**Your assignment:** Give only the number of lines in these records that include "APERTURE".

**Provided data:**
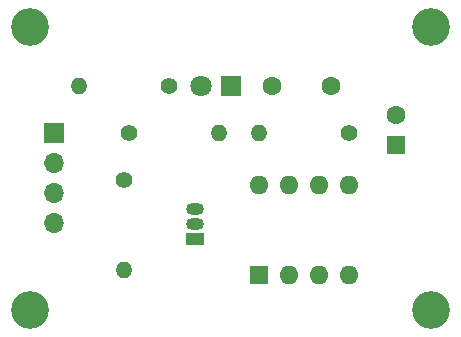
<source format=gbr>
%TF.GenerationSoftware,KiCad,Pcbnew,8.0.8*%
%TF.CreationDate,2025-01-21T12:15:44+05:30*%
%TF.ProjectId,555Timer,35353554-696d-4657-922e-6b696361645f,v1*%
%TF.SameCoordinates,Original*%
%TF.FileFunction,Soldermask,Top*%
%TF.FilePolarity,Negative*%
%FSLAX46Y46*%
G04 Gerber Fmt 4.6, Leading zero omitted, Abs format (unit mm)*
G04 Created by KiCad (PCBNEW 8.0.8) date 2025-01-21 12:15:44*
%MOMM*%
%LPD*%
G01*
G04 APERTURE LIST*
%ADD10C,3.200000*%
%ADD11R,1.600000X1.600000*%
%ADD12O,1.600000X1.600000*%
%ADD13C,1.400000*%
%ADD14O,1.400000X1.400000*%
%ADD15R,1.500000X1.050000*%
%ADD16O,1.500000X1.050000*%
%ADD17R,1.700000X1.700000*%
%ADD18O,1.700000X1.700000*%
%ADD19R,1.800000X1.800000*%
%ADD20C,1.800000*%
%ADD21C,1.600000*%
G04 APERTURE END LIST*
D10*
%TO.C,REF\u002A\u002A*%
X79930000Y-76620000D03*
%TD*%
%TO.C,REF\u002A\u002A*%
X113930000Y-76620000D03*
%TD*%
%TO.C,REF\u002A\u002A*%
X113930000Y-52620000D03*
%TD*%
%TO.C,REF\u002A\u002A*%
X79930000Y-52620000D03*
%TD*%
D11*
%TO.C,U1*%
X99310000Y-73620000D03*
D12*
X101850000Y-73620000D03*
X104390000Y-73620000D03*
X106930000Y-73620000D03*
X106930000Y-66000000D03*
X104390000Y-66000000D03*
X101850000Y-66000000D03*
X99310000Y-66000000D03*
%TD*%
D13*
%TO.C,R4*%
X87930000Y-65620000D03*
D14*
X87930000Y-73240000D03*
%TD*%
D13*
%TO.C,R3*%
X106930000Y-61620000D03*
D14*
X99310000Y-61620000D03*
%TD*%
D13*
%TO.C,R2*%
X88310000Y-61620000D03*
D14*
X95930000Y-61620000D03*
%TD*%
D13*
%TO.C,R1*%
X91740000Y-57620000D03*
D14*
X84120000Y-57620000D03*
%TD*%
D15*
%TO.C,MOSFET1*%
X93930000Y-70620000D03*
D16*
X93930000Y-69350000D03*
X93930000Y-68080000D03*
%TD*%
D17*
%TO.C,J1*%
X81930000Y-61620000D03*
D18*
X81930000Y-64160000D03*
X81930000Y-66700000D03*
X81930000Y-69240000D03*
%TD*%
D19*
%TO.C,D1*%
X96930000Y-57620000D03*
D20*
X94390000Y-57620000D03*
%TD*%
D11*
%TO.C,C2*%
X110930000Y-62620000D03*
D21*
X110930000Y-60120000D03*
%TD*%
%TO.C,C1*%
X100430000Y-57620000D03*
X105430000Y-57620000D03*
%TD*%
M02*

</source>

**Answer for this exercise:** 2